Andre: I trained my taste by collecting, curating, and editing for years. I saved what pulled me in, lived with it, then pruned it. Moodboards weren’t decoration, they were my thinking tool. The rule was simple: if it moves the idea forward, it stays; if it’s just loud, it goes. Over time you get faster, your eye sharpens, and your library becomes a compass.

Mariia: I pay attention to subtle details and analyze them. In design, I try to rationalize every decision, but some things inevitably come out intuitively, guided by instinct. I try to trust that more, because I know those sensations aren’t groundless, they just need a little time to reveal their cause.
Taste at work
Andre: Taste is what keeps the work honest. It helps me choose momentum over noise, clarity over novelty, and it keeps me from chasing tricks when the problem needs truth. In practice, taste helps me pick the right reference, the right type family, the right level of restraint. It keeps the team focused on what serves the story, not what fills the slide.
To defend your taste with clients or a team, translate it into reasons. I avoid saying “I prefer”, and say “Here’s why this choice serves the objective”, “Here’s the behavior it invites”, or “Here’s the risk it removes”. I pair comps with a short rationale. I show two paths, both viable, and explain tradeoffs.
When people see the logic, taste becomes leadership, not preference.
Alexandra: Taste is a deeply individual and emotional thing—it’s hard to explain. But designers find ways to rationalize their choices, explaining why something was done a certain way through data or comparisons.
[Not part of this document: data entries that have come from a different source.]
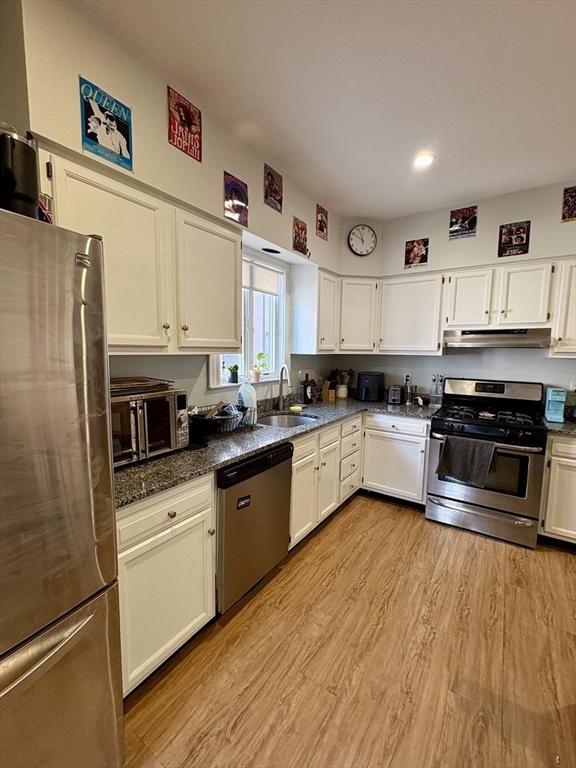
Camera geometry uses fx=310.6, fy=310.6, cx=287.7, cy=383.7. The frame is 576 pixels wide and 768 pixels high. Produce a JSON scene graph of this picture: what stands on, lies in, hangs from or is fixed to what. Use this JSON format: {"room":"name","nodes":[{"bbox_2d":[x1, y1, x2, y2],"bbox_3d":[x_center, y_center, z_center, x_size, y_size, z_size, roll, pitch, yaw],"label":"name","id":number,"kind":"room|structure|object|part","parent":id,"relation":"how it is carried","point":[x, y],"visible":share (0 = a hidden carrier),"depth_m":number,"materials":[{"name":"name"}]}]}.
{"room":"kitchen","nodes":[
{"label":"kitchen","id":0,"kind":"room"},
{"bbox_2d":[9,0,344,411],"bbox_3d":[-0.695,-0.205,1.990,0.192,2.886,4.795,5,8,34],"label":"left wall","id":1,"kind":"structure","parent":0,"point":[241,170],"depth_m":1.62,"materials":[{"name":"paint"}]},
{"bbox_2d":[78,75,133,171],"bbox_3d":[-0.826,-1.179,1.419,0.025,0.281,0.232,5,8,34],"label":"poster","id":2,"kind":"object","parent":1,"relation":"attached to","point":[114,131],"visible":0.99,"depth_m":1.41,"materials":[{"name":"blue paper"}]},
{"bbox_2d":[41,147,241,355],"bbox_3d":[-0.714,-0.524,1.630,0.342,0.757,1.089,5,8,34],"label":"upper cabinet","id":3,"kind":"object","parent":1,"relation":"attached to","point":[108,279],"visible":0.82,"depth_m":1.48,"materials":[{"name":"wood"}]},
{"bbox_2d":[167,86,202,161],"bbox_3d":[-0.576,-1.449,1.743,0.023,0.272,0.216,5,8,34],"label":"poster","id":4,"kind":"object","parent":1,"relation":"attached to","point":[189,120],"visible":0.99,"depth_m":1.73,"materials":[{"name":"red paper"}]},
{"bbox_2d":[223,171,248,225],"bbox_3d":[-0.352,-1.256,2.122,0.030,0.276,0.217,5,8,34],"label":"poster","id":5,"kind":"object","parent":1,"relation":"attached to","point":[236,191],"visible":0.99,"depth_m":2.11,"materials":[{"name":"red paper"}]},
{"bbox_2d":[208,251,287,386],"bbox_3d":[-0.341,-0.526,2.617,0.154,1.093,0.961,5,8,34],"label":"window","id":6,"kind":"structure","parent":1,"relation":"in","point":[212,367],"depth_m":2.75,"materials":[{"name":"white"}]},
{"bbox_2d":[227,363,239,382],"bbox_3d":[-0.445,-0.091,2.529,0.095,0.155,0.095,5,8,34],"label":"potted plant","id":7,"kind":"object","parent":6,"relation":"on","point":[233,375],"visible":1,"depth_m":2.50,"materials":[{"name":"green plant"}]},
{"bbox_2d":[251,352,268,380],"bbox_3d":[-0.258,-0.161,2.782,0.160,0.249,0.178,5,8,34],"label":"potted plant","id":8,"kind":"object","parent":6,"relation":"on","point":[261,354],"visible":0.98,"depth_m":2.76,"materials":[{"name":"green plant"}]},
{"bbox_2d":[243,261,279,295],"bbox_3d":[-0.330,-0.913,2.658,0.047,0.220,0.776,5,8,34],"label":"window blind","id":9,"kind":"object","parent":6,"relation":"attached to","point":[269,273],"visible":0.66,"depth_m":2.75,"materials":[{"name":"white fabric"}]},
{"bbox_2d":[262,247,280,254],"bbox_3d":[-0.148,-1.135,2.653,0.157,0.011,0.171,5,8,34],"label":"recessed light","id":10,"kind":"object","parent":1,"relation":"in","point":[274,252],"visible":0.97,"depth_m":2.64,"materials":[{"name":"black"}]},
{"bbox_2d":[263,163,282,211],"bbox_3d":[-0.117,-1.506,2.396,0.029,0.268,0.195,5,8,34],"label":"poster","id":11,"kind":"object","parent":1,"relation":"attached to","point":[271,179],"visible":0.99,"depth_m":2.38,"materials":[{"name":"paper"}]},
{"bbox_2d":[292,216,308,256],"bbox_3d":[0.111,-1.316,2.780,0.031,0.289,0.211,5,8,34],"label":"poster","id":12,"kind":"object","parent":1,"relation":"attached to","point":[298,229],"visible":1,"depth_m":2.77,"materials":[{"name":"paper"}]},
{"bbox_2d":[291,266,338,354],"bbox_3d":[0.285,-0.691,3.084,0.328,0.791,0.404,5,8,34],"label":"upper cabinet","id":13,"kind":"object","parent":1,"relation":"attached to","point":[296,300],"visible":0.99,"depth_m":2.93,"materials":[{"name":"white paint"}]},
{"bbox_2d":[315,204,327,239],"bbox_3d":[0.327,-1.558,2.994,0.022,0.273,0.171,5,8,34],"label":"poster","id":14,"kind":"object","parent":1,"relation":"attached to","point":[322,220],"visible":0.99,"depth_m":2.98,"materials":[{"name":"red paper"}]},
{"bbox_2d":[69,0,575,217],"bbox_3d":[1.128,-1.492,0.220,4.692,0.110,5.600,5,8,34],"label":"ceiling","id":15,"kind":"structure","parent":0,"point":[470,189],"depth_m":1.67,"materials":[{"name":"white paint"}]},
{"bbox_2d":[412,152,435,168],"bbox_3d":[0.997,-1.648,2.293,0.170,0.017,0.169,5,8,34],"label":"recessed light","id":16,"kind":"object","parent":15,"relation":"in","point":[424,160],"visible":0.99,"depth_m":2.28,"materials":[{"name":"white"}]},
{"bbox_2d":[119,494,575,767],"bbox_3d":[1.133,1.544,0.066,5.599,0.096,6.435,5,8,34],"label":"floor","id":17,"kind":"structure","parent":0,"point":[352,512],"depth_m":1.47,"materials":[{"name":"brown wood"}]},
{"bbox_2d":[0,206,123,767],"bbox_3d":[-1.067,0.481,0.806,0.871,1.767,0.882,5,8,34],"label":"refrigerator","id":18,"kind":"object","parent":17,"relation":"on","point":[53,652],"visible":1,"depth_m":0.82,"materials":[{"name":"silver metal"}]},
{"bbox_2d":[0,125,39,216],"bbox_3d":[-0.802,-0.582,0.885,0.165,0.283,0.159,5,8,34],"label":"black appliance","id":19,"kind":"object","parent":18,"relation":"on","point":[34,175],"visible":0.77,"depth_m":0.84,"materials":[{"name":"black plastic"}]},
{"bbox_2d":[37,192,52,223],"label":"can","id":20,"kind":"object","parent":18,"relation":"on","point":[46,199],"visible":0.27,"depth_m":1.03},
{"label":"freezer drawer","id":21,"kind":"part","parent":18,"relation":"part of","materials":[{"name":"silver metal"}]},
{"bbox_2d":[117,473,214,698],"bbox_3d":[-0.780,0.851,1.508,0.646,0.874,0.561,5,8,34],"label":"base cabinet","id":22,"kind":"object","parent":17,"relation":"on","point":[166,512],"visible":0.49,"depth_m":1.34,"materials":[{"name":"paint"}]},
{"bbox_2d":[216,442,292,613],"bbox_3d":[-0.406,0.806,1.999,0.640,0.869,0.606,5,8,34],"label":"dishwasher","id":23,"kind":"object","parent":17,"relation":"on","point":[279,462],"visible":0.55,"depth_m":1.74,"materials":[{"name":"metal"}]},
{"bbox_2d":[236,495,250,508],"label":"dishwasher magnet","id":24,"kind":"object","parent":23,"relation":"attached to","point":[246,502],"visible":0.98,"depth_m":1.69,"materials":[{"name":"black"}]},
{"bbox_2d":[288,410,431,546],"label":"base cabinet run","id":25,"kind":"object","parent":17,"relation":"on","point":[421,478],"visible":0.42,"depth_m":2.44,"materials":[{"name":"white paint"}]},
{"bbox_2d":[116,392,440,507],"bbox_3d":[0.115,0.305,2.482,0.962,0.040,2.860,5,8,34],"label":"countertop","id":26,"kind":"structure","parent":25,"relation":"on","point":[132,468],"depth_m":1.78,"materials":[{"name":"grey stone"}]},
{"bbox_2d":[110,385,190,466],"bbox_3d":[-0.792,0.200,1.562,0.389,0.322,0.495,5,8,34],"label":"toaster oven","id":27,"kind":"object","parent":26,"relation":"on","point":[138,409],"visible":0.59,"depth_m":1.48,"materials":[{"name":"silver metal"}]},
{"bbox_2d":[110,376,173,395],"bbox_3d":[-0.800,0.004,1.565,0.309,0.038,0.369,5,8,34],"label":"baking tray","id":28,"kind":"object","parent":27,"relation":"on","point":[146,383],"visible":0.65,"depth_m":1.53,"materials":[{"name":"brown"}]},
{"bbox_2d":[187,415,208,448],"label":"black container","id":29,"kind":"object","parent":26,"relation":"on","point":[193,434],"visible":0.76,"depth_m":1.72,"materials":[{"name":"black plastic"}]},
{"bbox_2d":[189,403,257,438],"bbox_3d":[-0.461,0.231,2.082,0.350,0.156,0.465,5,8,34],"label":"dish rack","id":30,"kind":"object","parent":26,"relation":"on","point":[233,426],"visible":0.7,"depth_m":1.99,"materials":[{"name":"black metal"}]},
{"bbox_2d":[237,380,256,422],"bbox_3d":[-0.303,0.116,2.319,0.143,0.316,0.111,5,8,34],"label":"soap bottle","id":31,"kind":"object","parent":26,"relation":"on","point":[249,389],"visible":0.88,"depth_m":2.28,"materials":[{"name":"plastic"}]},
{"bbox_2d":[277,365,291,409],"bbox_3d":[-0.009,0.041,2.739,0.199,0.395,0.140,5,8,34],"label":"faucet","id":32,"kind":"object","parent":26,"relation":"on","point":[280,394],"visible":0.99,"depth_m":2.78,"materials":[{"name":"silver metal"}]},
{"bbox_2d":[258,412,317,428],"bbox_3d":[-0.019,0.392,2.513,0.445,0.169,0.530,5,8,34],"label":"sink","id":33,"kind":"object","parent":26,"relation":"in","point":[293,420],"visible":0.36,"depth_m":2.73,"materials":[{"name":"silver metal"}]},
{"bbox_2d":[289,405,302,412],"bbox_3d":[0.068,0.225,2.766,0.116,0.038,0.113,5,8,34],"label":"sponge","id":34,"kind":"object","parent":26,"relation":"on","point":[293,409],"visible":1,"depth_m":2.73,"materials":[{"name":"yellow"}]},
{"bbox_2d":[301,373,311,404],"bbox_3d":[0.182,0.048,3.109,0.079,0.305,0.083,5,8,34],"label":"wine bottle","id":35,"kind":"object","parent":26,"relation":"on","point":[306,397],"visible":1,"depth_m":3.08,"materials":[{"name":"black glass"}]},
{"bbox_2d":[320,374,335,400],"bbox_3d":[0.442,0.023,3.461,0.160,0.272,0.107,5,8,34],"label":"knife block","id":36,"kind":"object","parent":26,"relation":"on","point":[325,391],"visible":0.94,"depth_m":3.42,"materials":[{"name":"brown wood"}]},
{"bbox_2d":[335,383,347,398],"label":"utensil crock","id":37,"kind":"object","parent":26,"relation":"on","point":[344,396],"visible":0.89,"depth_m":3.53,"materials":[{"name":"white ceramic"}]},
{"bbox_2d":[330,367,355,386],"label":"cooking utensils","id":38,"kind":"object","parent":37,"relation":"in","point":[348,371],"visible":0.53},
{"bbox_2d":[357,371,383,401],"bbox_3d":[0.898,0.021,3.432,0.246,0.295,0.326,3,7,21],"label":"air fryer","id":39,"kind":"object","parent":26,"relation":"on","point":[374,384],"visible":0.99,"depth_m":3.32,"materials":[{"name":"black plastic"}]},
{"bbox_2d":[386,384,403,403],"bbox_3d":[1.145,0.100,3.304,0.159,0.187,0.281,5,8,34],"label":"toaster","id":40,"kind":"object","parent":26,"relation":"on","point":[393,394],"visible":0.99,"depth_m":3.21,"materials":[{"name":"silver metal"}]},
{"bbox_2d":[404,373,413,403],"bbox_3d":[1.258,0.051,3.225,0.101,0.310,0.105,5,8,34],"label":"pepper mill","id":41,"kind":"object","parent":26,"relation":"on","point":[409,402],"visible":1,"depth_m":3.21,"materials":[{"name":"silver metal"}]},
{"bbox_2d":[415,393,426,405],"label":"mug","id":42,"kind":"object","parent":26,"relation":"on","point":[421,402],"visible":1,"depth_m":3.16,"materials":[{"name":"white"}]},
{"bbox_2d":[429,374,443,406],"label":"glass bottles","id":43,"kind":"object","parent":26,"relation":"on","point":[435,399],"visible":0.98,"depth_m":3.13,"materials":[{"name":"clear glass"}]},
{"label":"cabinet door","id":44,"kind":"part","parent":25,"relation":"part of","materials":[{"name":"white wood"}]},
{"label":"cabinet door","id":45,"kind":"part","parent":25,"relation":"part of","materials":[{"name":"white paint"}]},
{"bbox_2d":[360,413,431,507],"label":"base cabinet","id":46,"kind":"object","parent":17,"relation":"on","point":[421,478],"visible":0.81,"depth_m":2.90,"materials":[{"name":"white paint"}]},
{"bbox_2d":[426,377,548,549],"bbox_3d":[1.696,0.593,2.707,0.774,1.208,0.742,5,8,34],"label":"gas range","id":47,"kind":"object","parent":17,"relation":"on","point":[440,420],"visible":0.94,"depth_m":2.50,"materials":[{"name":"metal"}]},
{"bbox_2d":[437,434,496,487],"bbox_3d":[1.390,0.594,2.426,0.398,0.348,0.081,5,8,34],"label":"dish towel","id":48,"kind":"object","parent":47,"relation":"hanging from","point":[462,454],"visible":0.99,"depth_m":2.40,"materials":[{"name":"grey fabric"}]},
{"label":"storage drawer","id":49,"kind":"part","parent":47,"relation":"part of","materials":[{"name":"silver metal"}]},
{"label":"burner grates","id":50,"kind":"part","parent":47,"relation":"part of","materials":[{"name":"black metal"}]},
{"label":"control panel","id":51,"kind":"part","parent":47,"relation":"part of","materials":[{"name":"metal"}]},
{"bbox_2d":[538,433,575,544],"bbox_3d":[2.403,0.811,2.355,0.808,0.875,0.631,5,8,34],"label":"base cabinet","id":52,"kind":"object","parent":17,"relation":"on","point":[553,449],"visible":0.79,"depth_m":2.29,"materials":[{"name":"white paint"}]},
{"bbox_2d":[543,415,575,436],"bbox_3d":[2.421,0.351,2.316,0.804,0.040,0.673,5,8,34],"label":"countertop","id":53,"kind":"structure","parent":52,"relation":"on","point":[564,425],"depth_m":2.34,"materials":[{"name":"stone"}]},
{"bbox_2d":[544,387,566,422],"bbox_3d":[2.195,0.166,2.564,0.108,0.260,0.206,5,8,34],"label":"coffee maker","id":54,"kind":"object","parent":53,"relation":"on","point":[553,392],"visible":0.99,"depth_m":2.51,"materials":[{"name":"plastic"}]},
{"bbox_2d":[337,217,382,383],"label":"corner wall","id":55,"kind":"structure","parent":0,"point":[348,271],"depth_m":3.43,"materials":[{"name":"paint"}]},
{"bbox_2d":[338,179,575,405],"bbox_3d":[2.551,-0.229,2.595,4.511,2.884,0.151,5,8,34],"label":"back wall","id":56,"kind":"structure","parent":0,"point":[399,237],"depth_m":2.95,"materials":[{"name":"paint"}]},
{"bbox_2d":[347,224,376,255],"bbox_3d":[0.801,-1.557,3.363,0.330,0.331,0.039,0,7,-10],"label":"wall clock","id":57,"kind":"object","parent":56,"relation":"attached to","point":[367,233],"visible":0.99,"depth_m":3.35,"materials":[{"name":"white"}]},
{"bbox_2d":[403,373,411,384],"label":"wall outlet","id":58,"kind":"object","parent":56,"relation":"attached to","point":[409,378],"visible":0.76,"depth_m":3.41,"materials":[{"name":"white plastic"}]},
{"bbox_2d":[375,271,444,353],"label":"upper cabinet","id":59,"kind":"object","parent":56,"relation":"attached to","point":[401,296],"visible":0.96,"depth_m":3.02,"materials":[{"name":"white paint"}]},
{"bbox_2d":[404,237,428,269],"bbox_3d":[1.317,-1.335,3.184,0.219,0.279,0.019,5,8,34],"label":"poster","id":60,"kind":"object","parent":56,"relation":"attached to","point":[409,247],"visible":0.99,"depth_m":3.18,"materials":[{"name":"paper"}]},
{"bbox_2d":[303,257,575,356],"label":"upper cabinet run","id":61,"kind":"object","parent":56,"relation":"attached to","point":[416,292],"visible":0.93,"depth_m":2.84,"materials":[{"name":"white wood"}]},
{"bbox_2d":[449,205,477,239],"bbox_3d":[1.669,-1.536,2.965,0.229,0.273,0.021,5,8,34],"label":"poster","id":62,"kind":"object","parent":56,"relation":"attached to","point":[469,213],"visible":0.99,"depth_m":2.96,"materials":[{"name":"paper"}]},
{"bbox_2d":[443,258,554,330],"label":"upper cabinet","id":63,"kind":"object","parent":56,"relation":"attached to","point":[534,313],"visible":0.94,"depth_m":2.61,"materials":[{"name":"white paint"}]},
{"bbox_2d":[443,328,551,349],"bbox_3d":[1.820,-0.394,2.743,0.734,0.140,0.479,5,8,34],"label":"range hood","id":64,"kind":"object","parent":63,"relation":"attached to","point":[485,339],"visible":0.97,"depth_m":2.57,"materials":[{"name":"silver metal"}]},
{"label":"upper cabinet door","id":65,"kind":"part","parent":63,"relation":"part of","materials":[{"name":"white wood"}]},
{"bbox_2d":[497,221,530,256],"bbox_3d":[1.998,-1.285,2.755,0.223,0.278,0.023,5,8,34],"label":"poster","id":66,"kind":"object","parent":56,"relation":"attached to","point":[521,241],"visible":1,"depth_m":2.75,"materials":[{"name":"red paper"}]},
{"bbox_2d":[548,258,575,357],"bbox_3d":[2.444,-0.571,2.365,0.706,0.767,0.346,5,8,34],"label":"upper cabinet","id":67,"kind":"object","parent":56,"relation":"attached to","point":[560,336],"visible":0.94,"depth_m":2.40,"materials":[{"name":"white paint"}]},
{"bbox_2d":[561,186,575,221],"bbox_3d":[2.351,-1.462,2.519,0.211,0.268,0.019,5,8,34],"label":"poster","id":68,"kind":"object","parent":56,"relation":"attached to","point":[567,191],"visible":1,"depth_m":2.54,"materials":[{"name":"paper"}]},
{"bbox_2d":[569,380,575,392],"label":"wall socket","id":69,"kind":"object","parent":56,"relation":"attached to","point":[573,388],"visible":0.94,"depth_m":2.68,"materials":[{"name":"white plastic"}]}
]}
The latter is often the best way to defend a decision to a stakeholder: show references where others have already done it, and it works.
I often try to make sure my taste doesn’t influence my decisions. When working with interfaces, the main thing is functionality and usefulness, not the designer’s taste. Sometimes I have to stop myself: yes, I like it and it looks beautiful, but it’s not always convenient, so I simplify it. I feel it when I add illustrations, animations, or graphics—often, the simple choice is enough. Extra visuals can overcomplicate things and cause cognitive overload.
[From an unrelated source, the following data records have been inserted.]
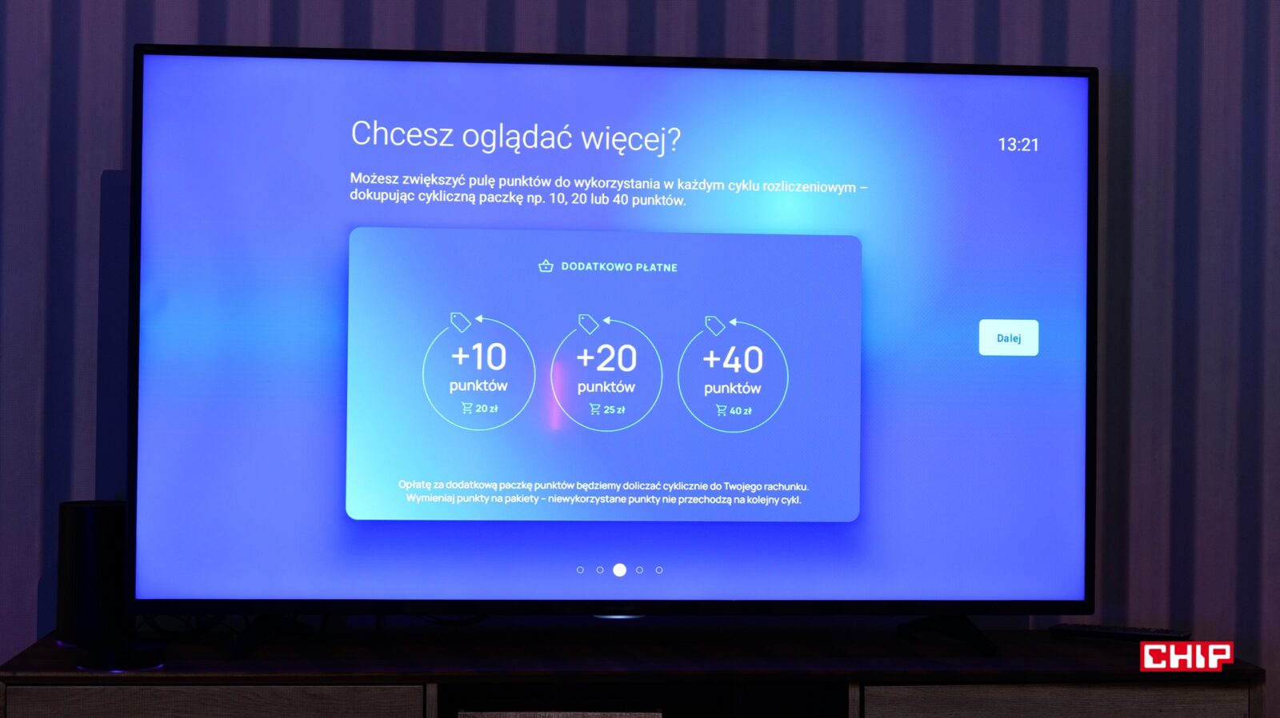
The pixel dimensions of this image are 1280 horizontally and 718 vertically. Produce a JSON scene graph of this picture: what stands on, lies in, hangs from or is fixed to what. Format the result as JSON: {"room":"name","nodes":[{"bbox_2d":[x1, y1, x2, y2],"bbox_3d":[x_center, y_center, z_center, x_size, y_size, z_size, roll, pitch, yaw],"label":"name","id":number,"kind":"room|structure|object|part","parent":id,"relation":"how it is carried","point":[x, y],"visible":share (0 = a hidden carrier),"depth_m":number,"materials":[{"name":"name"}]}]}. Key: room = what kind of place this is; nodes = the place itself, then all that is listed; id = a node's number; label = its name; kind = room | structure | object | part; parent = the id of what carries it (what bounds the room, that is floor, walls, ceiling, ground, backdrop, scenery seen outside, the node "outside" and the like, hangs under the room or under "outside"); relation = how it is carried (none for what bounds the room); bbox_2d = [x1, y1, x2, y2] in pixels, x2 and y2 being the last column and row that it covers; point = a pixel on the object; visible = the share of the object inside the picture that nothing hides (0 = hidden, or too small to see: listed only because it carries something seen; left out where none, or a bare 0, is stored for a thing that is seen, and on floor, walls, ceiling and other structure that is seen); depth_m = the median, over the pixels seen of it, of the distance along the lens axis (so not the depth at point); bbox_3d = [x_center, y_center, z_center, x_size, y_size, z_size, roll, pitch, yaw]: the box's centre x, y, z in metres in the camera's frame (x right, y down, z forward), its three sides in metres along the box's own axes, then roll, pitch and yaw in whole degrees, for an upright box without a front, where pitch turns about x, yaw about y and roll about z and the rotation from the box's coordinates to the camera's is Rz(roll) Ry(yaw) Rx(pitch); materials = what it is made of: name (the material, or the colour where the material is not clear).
{"room":"living room","nodes":[
{"label":"living room","id":0,"kind":"room"},
{"bbox_2d":[0,0,1279,717],"bbox_3d":[0.049,-0.210,3.335,5.266,2.700,0.129,1,0,-5],"label":"wall","id":1,"kind":"structure","parent":0,"point":[897,39],"depth_m":3.32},
{"label":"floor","id":2,"kind":"structure","parent":0,"visible":0},
{"bbox_2d":[0,624,1279,717],"bbox_3d":[-0.008,0.717,3.074,1.783,0.566,0.450,1,0,-5],"label":"tv stand","id":3,"kind":"object","parent":2,"relation":"on","point":[1110,655],"visible":0.91,"depth_m":2.92,"materials":[{"name":"wood"}]},
{"bbox_2d":[54,500,129,648],"bbox_3d":[-0.808,0.317,3.073,0.117,0.211,0.118,1,0,-5],"label":"speaker","id":4,"kind":"object","parent":3,"relation":"on","point":[84,514],"visible":0.81,"depth_m":3.02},
{"bbox_2d":[76,640,165,670],"bbox_3d":[-0.715,0.409,2.847,0.113,0.028,0.112,1,0,-5],"label":"device","id":5,"kind":"object","parent":3,"relation":"on","point":[86,665],"visible":0.92,"depth_m":2.81,"materials":[{"name":"black"}]},
{"bbox_2d":[138,611,231,640],"bbox_3d":[-0.694,0.380,3.139,0.159,0.087,0.094,1,0,-5],"label":"cable","id":6,"kind":"object","parent":3,"relation":"on","point":[200,630],"visible":0.28,"depth_m":3.12,"materials":[{"name":"black plastic"}]},
{"bbox_3d":[-0.576,0.552,2.771,0.495,0.198,0.035,1,0,-5],"label":"drawer","id":7,"kind":"part","parent":3,"relation":"part of","materials":[{"name":"brown wood"}]},
{"bbox_2d":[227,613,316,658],"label":"tv stand","id":8,"kind":"object","parent":3,"relation":"on","point":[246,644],"visible":0.47,"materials":[{"name":"black metal"}]},
{"bbox_2d":[414,611,490,627],"bbox_3d":[-0.281,0.383,3.188,0.146,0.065,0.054,1,0,-5],"label":"cable","id":9,"kind":"object","parent":3,"relation":"on","point":[441,621],"visible":0.23,"depth_m":3.17,"materials":[{"name":"black plastic"}]},
{"bbox_2d":[456,709,663,717],"bbox_3d":[-0.117,0.546,3.035,0.291,0.082,0.259,1,0,-5],"label":"box","id":10,"kind":"object","parent":3,"relation":"in","point":[522,714],"visible":0.96,"depth_m":2.92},
{"bbox_2d":[130,44,1099,628],"bbox_3d":[-0.017,-0.013,3.091,1.453,0.878,0.240,1,0,-5],"label":"television","id":11,"kind":"object","parent":3,"relation":"on","point":[149,146],"visible":1,"depth_m":3.05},
{"bbox_2d":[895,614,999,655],"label":"tv stand","id":12,"kind":"object","parent":3,"relation":"on","point":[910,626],"visible":0.5,"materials":[{"name":"black metal"}]},
{"bbox_3d":[0.579,0.551,2.874,0.489,0.171,0.035,1,0,-5],"label":"drawer","id":13,"kind":"part","parent":3,"relation":"part of","materials":[{"name":"brown wood"}]},
{"bbox_2d":[1049,623,1189,642],"bbox_3d":[0.739,0.425,3.195,0.202,0.020,0.048,1,0,22],"label":"remote control","id":14,"kind":"object","parent":3,"relation":"on","point":[1089,628],"visible":0.94,"depth_m":3.18,"materials":[{"name":"black plastic"}]}
]}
Taste, however, helps shape the initial picture of what I want to do at the start of a task, when looking at direct and indirect references. And of course, it’s invaluable when giving feedback to teammates—sharing different ideas for solving the same problem. Since everyone has their own taste and sense of what’s cool, many different lines of thought emerge, making the process creative and fruitful.
The reference filter
Andre: I keep a simple test: spark, strength, service.
- Spark—does it wake me up?
- Strength—does it hold up after a week in the board?
- Service—does it move this specific project forward?
If it passes all three, it stays. I also watch my ratios: not all work from the same studio, not only glossy campaigns, but a mix of timeless, timely, and odd. The odd piece often unlocks the route.
At Savee we treat moodboards like instruments. You learn scales, you play daily, record ideas, remix references, get your ear in tune. Taste grows with practice. Build, edit, repeat. The work gets cleaner, your voice gets clearer, and decisions get faster.
Mariia: When I look for references, it can be anything—not necessarily smart, ethical, tasteful, or even from the world of design. I often find useful principles in architecture, street signs, or old ads. Some unexpected phenomenon can spark an idea or association, and that’s something I really enjoy in my work.

Alexandra: I pay close attention to myself and try not to over-rationalize my emotional response, it takes away the magic. So if I think, “Oh, that’s cool,” it goes into my collection of references.